* **EXTRAIT DU TEXTE**
-=-=-=-=-

Nous considérons que pour que le moi originel puisse introjecter le bon, et considérer le mauvais comme étant étranger au moi, il faut que le bon ait été d’abord appréhendé comme bon à l’intérieur pour ensuite être rejeté à l’extérieur, c’est-à-dire déposé dans l’autre, pour dans un troisième temps être introjecté à l’intérieur du moi plaisir. En d’autres termes, les conditions pour qu’une propriété soit considérée comme bonne nécessite au préalable ces trois temps.

Nous ne pouvons pas considérer la perte dans le cadre de l’analité,  si l’objet de la perte n’a pu être vécu initialement comme un objet bon, pour que l’échange puisse advenir avec l’autre. D’une certaine manière c’est l’échange qui suppose ces conditions.

-=-=-=-=-

* **ENTRÉES PRÉSENTÉES**

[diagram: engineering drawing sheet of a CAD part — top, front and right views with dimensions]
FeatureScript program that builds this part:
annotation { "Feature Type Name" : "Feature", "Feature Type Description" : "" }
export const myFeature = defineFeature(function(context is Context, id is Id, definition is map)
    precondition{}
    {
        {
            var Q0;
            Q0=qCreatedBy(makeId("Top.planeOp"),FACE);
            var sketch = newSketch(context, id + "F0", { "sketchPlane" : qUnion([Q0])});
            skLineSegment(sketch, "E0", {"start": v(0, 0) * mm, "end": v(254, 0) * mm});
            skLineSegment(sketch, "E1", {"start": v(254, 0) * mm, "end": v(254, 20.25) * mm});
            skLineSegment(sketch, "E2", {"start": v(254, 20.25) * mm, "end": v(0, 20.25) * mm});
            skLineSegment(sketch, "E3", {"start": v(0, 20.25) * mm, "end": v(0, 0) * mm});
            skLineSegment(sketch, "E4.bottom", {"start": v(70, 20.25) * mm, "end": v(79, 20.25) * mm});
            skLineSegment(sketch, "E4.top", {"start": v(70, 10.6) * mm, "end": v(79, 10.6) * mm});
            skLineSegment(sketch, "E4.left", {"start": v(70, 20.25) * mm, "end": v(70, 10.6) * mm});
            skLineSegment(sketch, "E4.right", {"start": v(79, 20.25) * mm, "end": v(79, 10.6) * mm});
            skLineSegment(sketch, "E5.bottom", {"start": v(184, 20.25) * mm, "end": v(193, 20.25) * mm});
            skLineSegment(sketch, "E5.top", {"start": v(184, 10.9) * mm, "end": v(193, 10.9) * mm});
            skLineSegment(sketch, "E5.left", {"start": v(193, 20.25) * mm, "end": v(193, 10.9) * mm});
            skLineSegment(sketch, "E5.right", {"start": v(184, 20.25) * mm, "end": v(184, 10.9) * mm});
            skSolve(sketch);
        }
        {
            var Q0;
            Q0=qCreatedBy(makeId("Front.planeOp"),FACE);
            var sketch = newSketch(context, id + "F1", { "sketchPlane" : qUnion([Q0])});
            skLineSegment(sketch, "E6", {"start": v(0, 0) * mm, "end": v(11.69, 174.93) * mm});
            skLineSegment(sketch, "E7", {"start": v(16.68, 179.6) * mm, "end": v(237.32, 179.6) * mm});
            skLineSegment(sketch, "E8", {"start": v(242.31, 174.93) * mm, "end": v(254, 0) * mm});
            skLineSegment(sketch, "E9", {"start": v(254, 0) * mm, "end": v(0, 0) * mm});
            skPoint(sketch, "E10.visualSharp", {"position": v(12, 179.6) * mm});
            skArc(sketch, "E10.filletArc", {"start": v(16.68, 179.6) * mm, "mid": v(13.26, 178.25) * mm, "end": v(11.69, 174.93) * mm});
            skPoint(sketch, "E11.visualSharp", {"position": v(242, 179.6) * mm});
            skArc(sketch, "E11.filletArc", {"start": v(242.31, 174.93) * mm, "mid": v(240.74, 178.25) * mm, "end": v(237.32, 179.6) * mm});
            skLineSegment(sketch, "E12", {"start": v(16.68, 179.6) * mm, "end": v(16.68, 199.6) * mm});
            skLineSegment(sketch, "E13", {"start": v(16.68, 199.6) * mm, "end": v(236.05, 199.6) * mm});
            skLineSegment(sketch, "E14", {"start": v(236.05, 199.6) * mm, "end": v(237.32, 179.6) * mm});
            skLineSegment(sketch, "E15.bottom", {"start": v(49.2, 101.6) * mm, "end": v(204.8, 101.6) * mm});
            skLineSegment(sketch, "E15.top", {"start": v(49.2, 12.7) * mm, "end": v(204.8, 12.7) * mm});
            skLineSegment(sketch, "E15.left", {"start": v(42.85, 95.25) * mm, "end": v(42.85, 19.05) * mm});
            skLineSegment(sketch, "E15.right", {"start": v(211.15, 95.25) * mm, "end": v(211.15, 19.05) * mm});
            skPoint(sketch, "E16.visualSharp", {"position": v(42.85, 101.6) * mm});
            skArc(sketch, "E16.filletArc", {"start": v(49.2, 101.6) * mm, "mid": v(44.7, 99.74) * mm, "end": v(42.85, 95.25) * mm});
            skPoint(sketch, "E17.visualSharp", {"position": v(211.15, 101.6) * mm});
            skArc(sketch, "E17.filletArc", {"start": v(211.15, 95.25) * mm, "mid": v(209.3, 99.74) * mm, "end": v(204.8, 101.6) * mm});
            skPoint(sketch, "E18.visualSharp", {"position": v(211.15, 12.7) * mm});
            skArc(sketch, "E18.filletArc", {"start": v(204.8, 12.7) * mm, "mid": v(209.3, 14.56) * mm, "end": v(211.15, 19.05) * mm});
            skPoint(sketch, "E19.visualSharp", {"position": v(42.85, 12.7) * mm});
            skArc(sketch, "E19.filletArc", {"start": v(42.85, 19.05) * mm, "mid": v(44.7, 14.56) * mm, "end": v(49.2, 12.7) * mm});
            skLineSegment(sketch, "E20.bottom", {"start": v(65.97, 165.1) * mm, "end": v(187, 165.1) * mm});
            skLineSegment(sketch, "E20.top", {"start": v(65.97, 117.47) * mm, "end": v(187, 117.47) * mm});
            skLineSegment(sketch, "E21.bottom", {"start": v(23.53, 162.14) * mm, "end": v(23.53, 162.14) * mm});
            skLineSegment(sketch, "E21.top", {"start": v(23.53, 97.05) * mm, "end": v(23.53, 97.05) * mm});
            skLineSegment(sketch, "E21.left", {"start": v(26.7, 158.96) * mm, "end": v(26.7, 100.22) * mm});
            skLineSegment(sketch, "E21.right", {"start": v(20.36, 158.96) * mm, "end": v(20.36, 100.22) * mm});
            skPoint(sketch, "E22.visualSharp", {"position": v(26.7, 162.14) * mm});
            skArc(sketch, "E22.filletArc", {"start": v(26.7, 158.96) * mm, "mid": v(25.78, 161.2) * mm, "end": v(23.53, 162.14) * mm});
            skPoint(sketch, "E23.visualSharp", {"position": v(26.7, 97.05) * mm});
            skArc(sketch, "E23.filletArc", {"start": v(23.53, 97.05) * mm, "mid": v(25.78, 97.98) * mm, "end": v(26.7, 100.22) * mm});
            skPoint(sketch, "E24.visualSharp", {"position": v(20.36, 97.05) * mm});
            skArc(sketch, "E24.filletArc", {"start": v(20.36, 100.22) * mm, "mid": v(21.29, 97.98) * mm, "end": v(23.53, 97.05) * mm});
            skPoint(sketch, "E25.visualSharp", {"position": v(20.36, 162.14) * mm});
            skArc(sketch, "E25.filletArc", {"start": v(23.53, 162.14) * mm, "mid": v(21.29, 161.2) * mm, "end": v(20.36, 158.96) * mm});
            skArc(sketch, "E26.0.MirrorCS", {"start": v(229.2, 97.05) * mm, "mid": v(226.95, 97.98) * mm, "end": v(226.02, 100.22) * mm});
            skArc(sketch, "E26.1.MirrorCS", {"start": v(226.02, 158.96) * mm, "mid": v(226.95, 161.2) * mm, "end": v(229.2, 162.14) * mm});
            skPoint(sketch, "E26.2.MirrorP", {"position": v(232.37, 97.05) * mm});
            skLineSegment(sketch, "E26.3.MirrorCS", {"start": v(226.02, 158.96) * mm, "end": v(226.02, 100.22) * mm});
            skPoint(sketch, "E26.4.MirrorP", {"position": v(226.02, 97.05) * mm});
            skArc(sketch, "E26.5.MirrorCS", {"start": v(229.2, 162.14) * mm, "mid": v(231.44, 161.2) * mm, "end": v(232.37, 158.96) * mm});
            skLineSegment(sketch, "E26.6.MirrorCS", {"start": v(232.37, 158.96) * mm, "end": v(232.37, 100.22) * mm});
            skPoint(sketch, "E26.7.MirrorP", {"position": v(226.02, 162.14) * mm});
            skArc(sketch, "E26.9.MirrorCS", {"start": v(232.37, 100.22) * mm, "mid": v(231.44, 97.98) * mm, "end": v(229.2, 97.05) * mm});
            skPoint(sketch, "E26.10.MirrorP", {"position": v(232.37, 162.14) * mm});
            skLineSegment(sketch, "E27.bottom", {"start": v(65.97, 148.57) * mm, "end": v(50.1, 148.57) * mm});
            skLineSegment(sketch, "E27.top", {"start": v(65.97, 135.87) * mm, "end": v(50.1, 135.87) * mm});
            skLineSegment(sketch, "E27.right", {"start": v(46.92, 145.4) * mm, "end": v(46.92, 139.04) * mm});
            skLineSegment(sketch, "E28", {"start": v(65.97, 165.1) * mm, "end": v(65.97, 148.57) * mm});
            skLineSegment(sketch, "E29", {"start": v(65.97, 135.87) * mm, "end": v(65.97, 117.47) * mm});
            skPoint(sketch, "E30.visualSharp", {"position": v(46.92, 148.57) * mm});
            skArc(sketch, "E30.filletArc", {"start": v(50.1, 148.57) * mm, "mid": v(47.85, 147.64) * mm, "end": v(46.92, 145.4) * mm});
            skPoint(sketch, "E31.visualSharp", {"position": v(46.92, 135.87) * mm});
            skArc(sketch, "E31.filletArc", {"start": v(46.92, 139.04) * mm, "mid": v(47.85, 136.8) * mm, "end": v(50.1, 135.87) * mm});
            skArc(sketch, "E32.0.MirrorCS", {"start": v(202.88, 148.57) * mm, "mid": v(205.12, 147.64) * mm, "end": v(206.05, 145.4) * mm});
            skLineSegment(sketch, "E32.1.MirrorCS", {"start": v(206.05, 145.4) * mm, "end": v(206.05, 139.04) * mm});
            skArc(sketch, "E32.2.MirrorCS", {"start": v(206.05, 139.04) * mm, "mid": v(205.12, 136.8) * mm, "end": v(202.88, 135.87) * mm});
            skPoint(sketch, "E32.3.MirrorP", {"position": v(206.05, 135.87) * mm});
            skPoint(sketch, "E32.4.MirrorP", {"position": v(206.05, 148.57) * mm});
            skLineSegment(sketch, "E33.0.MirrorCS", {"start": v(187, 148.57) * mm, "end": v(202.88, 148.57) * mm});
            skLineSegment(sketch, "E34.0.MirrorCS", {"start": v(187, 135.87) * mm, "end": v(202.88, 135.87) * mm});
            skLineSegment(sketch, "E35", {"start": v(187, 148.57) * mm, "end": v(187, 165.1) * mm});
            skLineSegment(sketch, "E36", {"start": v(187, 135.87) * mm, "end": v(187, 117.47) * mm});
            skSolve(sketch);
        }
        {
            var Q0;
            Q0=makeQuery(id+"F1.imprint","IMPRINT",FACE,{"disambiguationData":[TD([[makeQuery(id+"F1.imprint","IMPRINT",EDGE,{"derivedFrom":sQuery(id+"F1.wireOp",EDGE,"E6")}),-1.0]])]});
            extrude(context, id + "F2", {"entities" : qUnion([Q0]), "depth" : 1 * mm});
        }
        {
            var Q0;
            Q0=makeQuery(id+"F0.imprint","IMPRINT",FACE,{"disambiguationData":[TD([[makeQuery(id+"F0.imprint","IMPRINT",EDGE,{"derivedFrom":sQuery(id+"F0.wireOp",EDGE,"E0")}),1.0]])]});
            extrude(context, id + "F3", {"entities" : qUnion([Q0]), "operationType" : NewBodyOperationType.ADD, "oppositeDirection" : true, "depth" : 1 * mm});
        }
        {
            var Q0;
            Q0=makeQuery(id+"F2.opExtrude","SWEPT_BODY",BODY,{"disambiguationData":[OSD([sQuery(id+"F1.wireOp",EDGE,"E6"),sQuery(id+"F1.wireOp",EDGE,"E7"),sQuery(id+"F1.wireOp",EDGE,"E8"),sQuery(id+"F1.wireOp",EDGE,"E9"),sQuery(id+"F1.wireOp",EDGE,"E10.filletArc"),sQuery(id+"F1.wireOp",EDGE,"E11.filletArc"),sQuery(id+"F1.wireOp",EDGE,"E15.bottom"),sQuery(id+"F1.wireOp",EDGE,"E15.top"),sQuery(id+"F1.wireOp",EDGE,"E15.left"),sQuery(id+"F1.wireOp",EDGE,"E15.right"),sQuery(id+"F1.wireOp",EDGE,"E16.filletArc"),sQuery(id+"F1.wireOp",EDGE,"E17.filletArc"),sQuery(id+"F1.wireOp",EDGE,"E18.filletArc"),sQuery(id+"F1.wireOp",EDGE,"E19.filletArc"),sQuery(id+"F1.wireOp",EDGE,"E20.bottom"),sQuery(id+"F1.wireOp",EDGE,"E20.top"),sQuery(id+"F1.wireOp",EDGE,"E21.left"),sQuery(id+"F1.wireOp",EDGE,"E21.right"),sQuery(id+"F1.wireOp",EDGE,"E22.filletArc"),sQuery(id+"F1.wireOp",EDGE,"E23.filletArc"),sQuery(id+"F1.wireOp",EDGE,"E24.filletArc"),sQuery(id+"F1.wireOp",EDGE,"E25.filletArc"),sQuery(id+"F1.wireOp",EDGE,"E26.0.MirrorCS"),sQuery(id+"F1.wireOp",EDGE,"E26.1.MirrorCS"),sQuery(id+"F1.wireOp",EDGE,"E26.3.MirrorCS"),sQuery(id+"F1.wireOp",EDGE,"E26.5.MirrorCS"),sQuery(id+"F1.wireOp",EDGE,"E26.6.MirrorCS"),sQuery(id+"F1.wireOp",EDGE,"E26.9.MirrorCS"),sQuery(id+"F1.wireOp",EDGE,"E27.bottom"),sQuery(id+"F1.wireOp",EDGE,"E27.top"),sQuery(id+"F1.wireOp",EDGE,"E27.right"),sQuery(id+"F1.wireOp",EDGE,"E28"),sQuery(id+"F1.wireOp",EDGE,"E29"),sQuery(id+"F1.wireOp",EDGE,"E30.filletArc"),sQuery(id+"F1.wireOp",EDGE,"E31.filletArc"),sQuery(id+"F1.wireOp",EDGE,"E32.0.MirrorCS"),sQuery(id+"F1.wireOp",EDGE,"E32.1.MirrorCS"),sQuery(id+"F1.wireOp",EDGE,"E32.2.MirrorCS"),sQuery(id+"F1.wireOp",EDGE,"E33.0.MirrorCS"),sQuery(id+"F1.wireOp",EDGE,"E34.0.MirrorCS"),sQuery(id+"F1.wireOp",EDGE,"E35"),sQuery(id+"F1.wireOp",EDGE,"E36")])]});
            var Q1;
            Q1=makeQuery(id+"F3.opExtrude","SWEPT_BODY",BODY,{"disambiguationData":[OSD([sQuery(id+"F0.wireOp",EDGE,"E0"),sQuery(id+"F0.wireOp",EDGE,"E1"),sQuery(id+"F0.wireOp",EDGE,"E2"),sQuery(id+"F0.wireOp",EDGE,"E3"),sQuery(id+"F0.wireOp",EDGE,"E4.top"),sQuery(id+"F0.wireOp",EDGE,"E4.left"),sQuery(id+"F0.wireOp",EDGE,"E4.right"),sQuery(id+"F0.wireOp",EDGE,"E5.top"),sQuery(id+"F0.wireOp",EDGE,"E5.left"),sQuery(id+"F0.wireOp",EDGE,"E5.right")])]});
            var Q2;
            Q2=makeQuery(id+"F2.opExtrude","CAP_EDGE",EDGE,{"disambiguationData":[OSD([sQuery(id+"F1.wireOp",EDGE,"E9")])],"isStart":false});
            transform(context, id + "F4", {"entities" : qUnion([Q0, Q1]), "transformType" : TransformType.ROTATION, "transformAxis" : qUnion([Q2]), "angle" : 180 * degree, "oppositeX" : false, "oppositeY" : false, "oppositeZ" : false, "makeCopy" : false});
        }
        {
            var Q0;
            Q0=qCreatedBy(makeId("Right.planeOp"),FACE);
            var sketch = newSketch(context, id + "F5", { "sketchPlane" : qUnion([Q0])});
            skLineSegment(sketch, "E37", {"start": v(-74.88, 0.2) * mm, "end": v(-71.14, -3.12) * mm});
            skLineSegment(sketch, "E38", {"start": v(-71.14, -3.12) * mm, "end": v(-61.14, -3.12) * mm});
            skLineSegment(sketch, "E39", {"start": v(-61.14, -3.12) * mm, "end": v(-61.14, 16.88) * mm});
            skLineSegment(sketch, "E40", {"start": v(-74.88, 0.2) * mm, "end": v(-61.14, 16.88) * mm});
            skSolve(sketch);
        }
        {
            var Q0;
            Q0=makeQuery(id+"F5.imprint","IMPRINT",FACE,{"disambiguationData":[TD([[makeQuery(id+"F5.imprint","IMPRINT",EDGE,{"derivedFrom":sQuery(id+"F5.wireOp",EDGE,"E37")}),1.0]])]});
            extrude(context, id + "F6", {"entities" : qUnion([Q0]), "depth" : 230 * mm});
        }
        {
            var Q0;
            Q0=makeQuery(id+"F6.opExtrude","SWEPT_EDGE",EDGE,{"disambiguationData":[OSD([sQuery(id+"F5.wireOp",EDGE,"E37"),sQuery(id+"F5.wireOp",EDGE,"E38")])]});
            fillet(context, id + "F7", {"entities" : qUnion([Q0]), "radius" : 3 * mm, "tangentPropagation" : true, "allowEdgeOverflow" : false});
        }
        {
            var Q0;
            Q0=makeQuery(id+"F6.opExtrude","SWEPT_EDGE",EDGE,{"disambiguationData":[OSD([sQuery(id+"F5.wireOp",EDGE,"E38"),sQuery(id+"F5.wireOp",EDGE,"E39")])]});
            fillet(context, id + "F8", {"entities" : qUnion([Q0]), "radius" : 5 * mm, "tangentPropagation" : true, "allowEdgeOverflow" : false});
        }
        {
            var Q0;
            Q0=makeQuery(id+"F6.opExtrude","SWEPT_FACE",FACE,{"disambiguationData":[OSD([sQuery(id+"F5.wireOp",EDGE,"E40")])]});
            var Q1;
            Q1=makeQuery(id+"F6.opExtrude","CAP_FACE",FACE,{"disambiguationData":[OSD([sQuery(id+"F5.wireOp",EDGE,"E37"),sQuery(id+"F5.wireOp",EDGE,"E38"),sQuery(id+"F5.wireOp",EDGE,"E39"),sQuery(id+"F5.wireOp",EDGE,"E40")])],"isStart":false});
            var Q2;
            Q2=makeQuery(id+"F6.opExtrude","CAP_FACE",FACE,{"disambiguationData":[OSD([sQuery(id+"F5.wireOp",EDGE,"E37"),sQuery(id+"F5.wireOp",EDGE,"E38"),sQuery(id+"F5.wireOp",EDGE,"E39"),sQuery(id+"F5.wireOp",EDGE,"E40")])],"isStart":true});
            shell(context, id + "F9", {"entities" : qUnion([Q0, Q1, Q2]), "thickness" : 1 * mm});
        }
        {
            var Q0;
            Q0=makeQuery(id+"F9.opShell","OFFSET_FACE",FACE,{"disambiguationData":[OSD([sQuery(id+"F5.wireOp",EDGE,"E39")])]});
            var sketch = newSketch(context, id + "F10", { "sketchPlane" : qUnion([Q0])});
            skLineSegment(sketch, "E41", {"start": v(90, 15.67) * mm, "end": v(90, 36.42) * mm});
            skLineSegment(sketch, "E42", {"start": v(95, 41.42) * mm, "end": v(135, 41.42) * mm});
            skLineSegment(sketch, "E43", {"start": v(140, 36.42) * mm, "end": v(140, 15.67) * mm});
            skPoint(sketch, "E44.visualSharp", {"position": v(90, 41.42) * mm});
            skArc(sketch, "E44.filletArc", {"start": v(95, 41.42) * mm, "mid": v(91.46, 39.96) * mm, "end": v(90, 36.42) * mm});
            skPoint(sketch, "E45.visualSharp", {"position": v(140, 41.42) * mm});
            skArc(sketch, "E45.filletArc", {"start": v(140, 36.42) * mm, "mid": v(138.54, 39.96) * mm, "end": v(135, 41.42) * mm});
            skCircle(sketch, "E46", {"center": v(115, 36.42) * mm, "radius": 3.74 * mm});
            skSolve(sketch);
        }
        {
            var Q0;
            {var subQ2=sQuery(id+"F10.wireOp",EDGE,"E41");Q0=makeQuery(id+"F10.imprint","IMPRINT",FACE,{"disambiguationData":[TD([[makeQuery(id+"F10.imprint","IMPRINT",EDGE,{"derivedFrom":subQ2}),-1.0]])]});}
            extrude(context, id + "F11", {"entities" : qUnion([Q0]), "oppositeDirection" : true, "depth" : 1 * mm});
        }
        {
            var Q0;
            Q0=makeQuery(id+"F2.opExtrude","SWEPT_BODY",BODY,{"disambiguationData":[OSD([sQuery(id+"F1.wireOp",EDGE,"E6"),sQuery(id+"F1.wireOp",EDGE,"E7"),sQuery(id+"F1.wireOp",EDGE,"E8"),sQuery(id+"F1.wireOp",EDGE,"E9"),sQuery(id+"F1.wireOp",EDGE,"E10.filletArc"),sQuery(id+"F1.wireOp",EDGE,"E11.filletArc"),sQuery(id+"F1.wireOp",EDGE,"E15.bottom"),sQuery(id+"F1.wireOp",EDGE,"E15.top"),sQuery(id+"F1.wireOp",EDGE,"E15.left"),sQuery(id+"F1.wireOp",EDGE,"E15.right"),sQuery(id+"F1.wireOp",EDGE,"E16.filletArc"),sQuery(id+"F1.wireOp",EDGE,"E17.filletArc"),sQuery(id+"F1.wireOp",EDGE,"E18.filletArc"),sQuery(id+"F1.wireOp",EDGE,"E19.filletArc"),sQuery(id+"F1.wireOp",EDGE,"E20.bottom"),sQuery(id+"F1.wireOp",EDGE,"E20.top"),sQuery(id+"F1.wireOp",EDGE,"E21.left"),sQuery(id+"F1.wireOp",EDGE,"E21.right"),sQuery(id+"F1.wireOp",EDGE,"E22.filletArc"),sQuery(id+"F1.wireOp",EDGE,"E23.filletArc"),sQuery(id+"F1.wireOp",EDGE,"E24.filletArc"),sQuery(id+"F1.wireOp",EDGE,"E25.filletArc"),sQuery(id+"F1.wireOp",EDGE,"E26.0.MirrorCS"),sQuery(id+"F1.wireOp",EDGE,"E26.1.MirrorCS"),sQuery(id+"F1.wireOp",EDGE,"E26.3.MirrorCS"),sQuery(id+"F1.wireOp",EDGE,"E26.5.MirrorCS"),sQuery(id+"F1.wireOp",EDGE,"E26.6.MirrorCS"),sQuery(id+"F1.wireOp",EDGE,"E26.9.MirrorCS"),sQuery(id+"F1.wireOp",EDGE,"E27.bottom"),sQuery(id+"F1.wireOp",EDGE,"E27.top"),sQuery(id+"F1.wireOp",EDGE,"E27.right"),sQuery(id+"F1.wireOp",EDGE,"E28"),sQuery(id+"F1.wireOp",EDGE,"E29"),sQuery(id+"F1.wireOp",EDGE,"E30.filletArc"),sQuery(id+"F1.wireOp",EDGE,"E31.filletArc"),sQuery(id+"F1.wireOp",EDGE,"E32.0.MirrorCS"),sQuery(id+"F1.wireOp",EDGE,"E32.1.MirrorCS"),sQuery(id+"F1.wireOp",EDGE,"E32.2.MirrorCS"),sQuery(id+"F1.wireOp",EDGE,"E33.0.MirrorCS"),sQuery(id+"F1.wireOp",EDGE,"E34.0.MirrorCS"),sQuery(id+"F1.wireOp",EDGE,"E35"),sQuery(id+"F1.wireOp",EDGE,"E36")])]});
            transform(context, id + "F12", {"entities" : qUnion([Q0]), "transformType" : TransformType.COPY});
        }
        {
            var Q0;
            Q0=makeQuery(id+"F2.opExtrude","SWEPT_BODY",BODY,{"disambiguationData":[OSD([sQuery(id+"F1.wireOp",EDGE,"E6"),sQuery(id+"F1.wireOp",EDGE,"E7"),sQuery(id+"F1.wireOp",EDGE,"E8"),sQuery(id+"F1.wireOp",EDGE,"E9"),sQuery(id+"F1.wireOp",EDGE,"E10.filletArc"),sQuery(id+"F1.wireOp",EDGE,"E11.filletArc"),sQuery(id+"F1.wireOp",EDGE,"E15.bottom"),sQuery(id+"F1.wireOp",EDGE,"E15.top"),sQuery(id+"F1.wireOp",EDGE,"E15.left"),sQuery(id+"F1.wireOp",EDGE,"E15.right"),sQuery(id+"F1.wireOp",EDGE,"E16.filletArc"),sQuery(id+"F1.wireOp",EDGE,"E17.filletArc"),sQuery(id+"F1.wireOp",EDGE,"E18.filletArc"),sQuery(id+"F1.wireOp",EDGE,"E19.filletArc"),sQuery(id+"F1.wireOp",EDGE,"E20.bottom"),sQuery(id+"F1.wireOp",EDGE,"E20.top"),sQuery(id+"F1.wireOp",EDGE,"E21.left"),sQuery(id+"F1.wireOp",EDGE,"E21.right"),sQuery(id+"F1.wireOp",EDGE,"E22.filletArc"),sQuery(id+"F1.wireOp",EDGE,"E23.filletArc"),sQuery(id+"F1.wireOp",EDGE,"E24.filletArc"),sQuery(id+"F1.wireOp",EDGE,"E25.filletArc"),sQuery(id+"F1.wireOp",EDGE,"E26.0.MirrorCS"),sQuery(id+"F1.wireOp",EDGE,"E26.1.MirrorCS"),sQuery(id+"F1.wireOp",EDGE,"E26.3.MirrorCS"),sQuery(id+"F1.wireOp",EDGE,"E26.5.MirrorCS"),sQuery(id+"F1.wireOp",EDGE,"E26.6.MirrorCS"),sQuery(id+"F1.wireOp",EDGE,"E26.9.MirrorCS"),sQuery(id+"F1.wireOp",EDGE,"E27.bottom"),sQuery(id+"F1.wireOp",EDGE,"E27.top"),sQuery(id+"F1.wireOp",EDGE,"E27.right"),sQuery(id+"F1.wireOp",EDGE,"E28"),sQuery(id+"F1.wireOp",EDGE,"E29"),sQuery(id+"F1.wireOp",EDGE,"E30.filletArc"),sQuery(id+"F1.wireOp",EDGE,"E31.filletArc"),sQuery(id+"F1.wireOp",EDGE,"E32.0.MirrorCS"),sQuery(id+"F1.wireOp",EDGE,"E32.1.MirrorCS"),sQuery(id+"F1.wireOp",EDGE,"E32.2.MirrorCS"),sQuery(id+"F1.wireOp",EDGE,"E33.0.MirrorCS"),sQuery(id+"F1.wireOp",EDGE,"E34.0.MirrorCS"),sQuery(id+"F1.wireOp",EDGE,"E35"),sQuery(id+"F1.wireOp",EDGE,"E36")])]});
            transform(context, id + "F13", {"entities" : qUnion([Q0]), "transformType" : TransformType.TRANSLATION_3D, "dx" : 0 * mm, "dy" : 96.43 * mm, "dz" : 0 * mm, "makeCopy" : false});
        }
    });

-=-=-=-=-

* **CONSIGNES**
#1 Indiquez si chacune des affirmations suivantes concorde avec l’extrait sur l’introjection du bon, en répondant par oui ou par non et en citant textuellement les mots qui permettent de trancher. (a) Le bon doit d’abord être appréhendé comme bon à l’intérieur avant d’être rejeté à l’extérieur. (b) La perte peut être considérée dans le cadre de l’analité même si l’objet de la perte n’a jamais été vécu comme un objet bon. (c) Ce sont les conditions qui supposent l’échange.
#2 Recopiez fidèlement le passage de l’extrait sur l’introjection du bon compris entre « Nous ne pouvons » et « suppose ces conditions. », ces deux bornes incluses.
#3 Poursuivez la rédaction de l’extrait sur l’introjection du bon en enchaînant directement après sa dernière phrase.

* **RÉPONSES PAR CONSIGNE**
#1
(a) Oui : « il faut que le bon ait été d’abord appréhendé comme bon à l’intérieur pour ensuite être rejeté à l’extérieur ».
(b) Non : « Nous ne pouvons pas considérer la perte dans le cadre de l’analité » et « si l’objet de la perte n’a pu être vécu initialement comme un objet bon ».
(c) Non : « c’est l’échange qui suppose ces conditions ».

#2
Nous ne pouvons pas considérer la perte dans le cadre de l’analité,  si l’objet de la perte n’a pu être vécu initialement comme un objet bon, pour que l’échange puisse advenir avec l’autre. D’une certaine manière c’est l’échange qui suppose ces conditions.

#3
C’est pourquoi nous relions le temps du jugement d’attribution au processus d’intégration de l’intégrité corporelle, c’est à dire que l’infans a la certitude que la chose qui est à l’intérieur de son corps, et dont il doit se séparer est considérée comme bonne, qu’elle ne peut l’intruser. Il ne se sent pas menacé. Nous relions le temps du jugement d’existence à l’intégration corporelle subjective, c’est à dire que le sujet a la certitude de la représentation dans le moi de son intégrité corporelle.

Si nous étendons notre analyse dans le cadre de l’échange tel que nous l’avons défini, c’est-à dire l’échange de dû entre l’infans et la mère, nous pouvons alors dire que le dû n’est ni bon, ni mauvais, il est à l’autre. L’objet est un objet à chercher pour se l’approprier comme objet de soi à l’intérieur de la relation d’échange.

De fait, se pose avec prégnance le temps du jugement d’attribution pour le sujet au Rmi, car l’objet du dû, n’est pas l’objet de la dette, de la créance, il est dans cette clinique l’objet de l’autre qui disqualifie altérité, différence, et transformation psychique de cet objet à travers l’équivalence symbolique, qui comme nous l’avons analysé dans les chapitres précédents a été impossible.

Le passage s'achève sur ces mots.